"""
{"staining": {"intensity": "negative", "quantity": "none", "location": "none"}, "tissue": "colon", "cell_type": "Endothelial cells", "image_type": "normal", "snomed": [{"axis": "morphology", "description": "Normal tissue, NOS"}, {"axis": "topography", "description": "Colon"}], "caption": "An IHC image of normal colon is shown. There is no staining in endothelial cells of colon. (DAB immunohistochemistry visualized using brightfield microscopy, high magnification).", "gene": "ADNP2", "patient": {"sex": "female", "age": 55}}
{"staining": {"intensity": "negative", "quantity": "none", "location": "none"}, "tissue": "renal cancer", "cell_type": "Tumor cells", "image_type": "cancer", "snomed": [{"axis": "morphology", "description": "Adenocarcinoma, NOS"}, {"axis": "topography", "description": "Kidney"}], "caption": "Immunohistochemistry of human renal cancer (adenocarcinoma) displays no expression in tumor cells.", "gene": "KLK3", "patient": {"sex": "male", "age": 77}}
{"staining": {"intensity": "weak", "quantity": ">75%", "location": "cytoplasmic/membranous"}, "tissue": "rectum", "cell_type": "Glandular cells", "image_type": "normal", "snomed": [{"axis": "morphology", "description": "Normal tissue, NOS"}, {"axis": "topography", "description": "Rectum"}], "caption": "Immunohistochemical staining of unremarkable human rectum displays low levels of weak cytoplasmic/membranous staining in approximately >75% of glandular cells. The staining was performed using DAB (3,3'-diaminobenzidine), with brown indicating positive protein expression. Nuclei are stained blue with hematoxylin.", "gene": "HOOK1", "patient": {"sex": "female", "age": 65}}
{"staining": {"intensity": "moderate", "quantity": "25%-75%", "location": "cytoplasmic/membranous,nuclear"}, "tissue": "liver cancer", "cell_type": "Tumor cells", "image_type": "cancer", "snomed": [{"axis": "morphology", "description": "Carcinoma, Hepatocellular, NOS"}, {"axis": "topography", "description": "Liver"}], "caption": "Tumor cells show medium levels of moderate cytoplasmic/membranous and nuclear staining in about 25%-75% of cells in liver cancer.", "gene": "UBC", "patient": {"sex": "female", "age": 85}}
"""
| Task statement |
Give a verbatim copy of the material above.

| Final answer |
{"staining": {"intensity": "negative", "quantity": "none", "location": "none"}, "tissue": "colon", "cell_type": "Endothelial cells", "image_type": "normal", "snomed": [{"axis": "morphology", "description": "Normal tissue, NOS"}, {"axis": "topography", "description": "Colon"}], "caption": "An IHC image of normal colon is shown. There is no staining in endothelial cells of colon. (DAB immunohistochemistry visualized using brightfield microscopy, high magnification).", "gene": "ADNP2", "patient": {"sex": "female", "age": 55}}
{"staining": {"intensity": "negative", "quantity": "none", "location": "none"}, "tissue": "renal cancer", "cell_type": "Tumor cells", "image_type": "cancer", "snomed": [{"axis": "morphology", "description": "Adenocarcinoma, NOS"}, {"axis": "topography", "description": "Kidney"}], "caption": "Immunohistochemistry of human renal cancer (adenocarcinoma) displays no expression in tumor cells.", "gene": "KLK3", "patient": {"sex": "male", "age": 77}}
{"staining": {"intensity": "weak", "quantity": ">75%", "location": "cytoplasmic/membranous"}, "tissue": "rectum", "cell_type": "Glandular cells", "image_type": "normal", "snomed": [{"axis": "morphology", "description": "Normal tissue, NOS"}, {"axis": "topography", "description": "Rectum"}], "caption": "Immunohistochemical staining of unremarkable human rectum displays low levels of weak cytoplasmic/membranous staining in approximately >75% of glandular cells. The staining was performed using DAB (3,3'-diaminobenzidine), with brown indicating positive protein expression. Nuclei are stained blue with hematoxylin.", "gene": "HOOK1", "patient": {"sex": "female", "age": 65}}
{"staining": {"intensity": "moderate", "quantity": "25%-75%", "location": "cytoplasmic/membranous,nuclear"}, "tissue": "liver cancer", "cell_type": "Tumor cells", "image_type": "cancer", "snomed": [{"axis": "morphology", "description": "Carcinoma, Hepatocellular, NOS"}, {"axis": "topography", "description": "Liver"}], "caption": "Tumor cells show medium levels of moderate cytoplasmic/membranous and nuclear staining in about 25%-75% of cells in liver cancer.", "gene": "UBC", "patient": {"sex": "female", "age": 85}}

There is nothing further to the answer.